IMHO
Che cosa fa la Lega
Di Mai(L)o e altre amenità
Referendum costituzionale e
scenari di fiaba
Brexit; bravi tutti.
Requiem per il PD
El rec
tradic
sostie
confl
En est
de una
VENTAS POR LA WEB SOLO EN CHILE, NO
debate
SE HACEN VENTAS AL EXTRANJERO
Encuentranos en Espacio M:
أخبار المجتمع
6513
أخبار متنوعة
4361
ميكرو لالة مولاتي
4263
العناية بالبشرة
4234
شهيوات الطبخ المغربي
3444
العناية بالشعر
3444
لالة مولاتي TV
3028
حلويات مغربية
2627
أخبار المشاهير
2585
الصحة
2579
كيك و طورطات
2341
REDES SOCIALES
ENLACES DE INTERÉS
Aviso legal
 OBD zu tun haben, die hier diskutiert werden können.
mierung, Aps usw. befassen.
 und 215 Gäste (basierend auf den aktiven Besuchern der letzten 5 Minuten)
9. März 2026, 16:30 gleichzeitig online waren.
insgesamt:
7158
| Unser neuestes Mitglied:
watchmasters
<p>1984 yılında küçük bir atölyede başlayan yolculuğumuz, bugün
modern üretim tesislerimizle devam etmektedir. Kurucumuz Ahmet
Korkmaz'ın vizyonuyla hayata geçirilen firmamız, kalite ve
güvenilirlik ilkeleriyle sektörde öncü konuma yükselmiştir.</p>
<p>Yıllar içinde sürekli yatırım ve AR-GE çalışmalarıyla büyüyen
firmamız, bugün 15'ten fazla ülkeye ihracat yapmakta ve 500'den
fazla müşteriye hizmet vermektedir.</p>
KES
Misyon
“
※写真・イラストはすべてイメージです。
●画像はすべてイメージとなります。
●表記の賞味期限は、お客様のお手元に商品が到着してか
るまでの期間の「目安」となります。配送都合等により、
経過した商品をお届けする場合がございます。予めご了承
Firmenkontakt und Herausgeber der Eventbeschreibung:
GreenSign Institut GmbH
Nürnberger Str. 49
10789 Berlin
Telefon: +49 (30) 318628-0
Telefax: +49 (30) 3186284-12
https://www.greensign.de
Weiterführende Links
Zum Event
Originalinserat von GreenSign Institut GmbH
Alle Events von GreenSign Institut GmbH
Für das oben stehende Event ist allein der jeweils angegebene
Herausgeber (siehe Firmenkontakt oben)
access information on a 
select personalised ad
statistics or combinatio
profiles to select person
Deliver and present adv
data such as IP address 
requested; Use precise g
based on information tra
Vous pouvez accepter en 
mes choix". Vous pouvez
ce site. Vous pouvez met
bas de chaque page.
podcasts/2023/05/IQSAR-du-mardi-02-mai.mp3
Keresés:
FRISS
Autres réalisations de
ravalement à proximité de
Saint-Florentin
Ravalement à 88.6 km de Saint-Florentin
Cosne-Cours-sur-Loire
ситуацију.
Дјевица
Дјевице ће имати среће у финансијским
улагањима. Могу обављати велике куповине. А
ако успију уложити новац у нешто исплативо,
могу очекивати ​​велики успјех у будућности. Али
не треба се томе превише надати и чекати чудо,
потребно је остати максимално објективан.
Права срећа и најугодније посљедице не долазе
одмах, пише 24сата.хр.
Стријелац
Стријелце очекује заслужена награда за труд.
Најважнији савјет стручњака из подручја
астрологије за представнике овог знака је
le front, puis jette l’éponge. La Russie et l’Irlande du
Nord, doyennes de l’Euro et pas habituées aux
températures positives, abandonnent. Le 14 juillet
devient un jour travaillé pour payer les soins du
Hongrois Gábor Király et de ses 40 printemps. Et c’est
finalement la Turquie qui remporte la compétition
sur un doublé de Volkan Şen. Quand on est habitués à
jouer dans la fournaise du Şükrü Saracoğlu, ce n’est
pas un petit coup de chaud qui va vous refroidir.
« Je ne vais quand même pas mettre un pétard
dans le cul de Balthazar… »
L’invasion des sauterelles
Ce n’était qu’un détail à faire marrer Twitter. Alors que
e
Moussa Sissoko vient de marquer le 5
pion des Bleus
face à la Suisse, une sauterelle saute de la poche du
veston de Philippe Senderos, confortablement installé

__REQUEST__. Present each line from the listing that holds the string "firmamız".

__TASK OUTPUT__.
Korkmaz'ın vizyonuyla hayata geçirilen firmamız, kalite ve
firmamız, bugün 15'ten fazla ülkeye ihracat yapmakta ve 500'den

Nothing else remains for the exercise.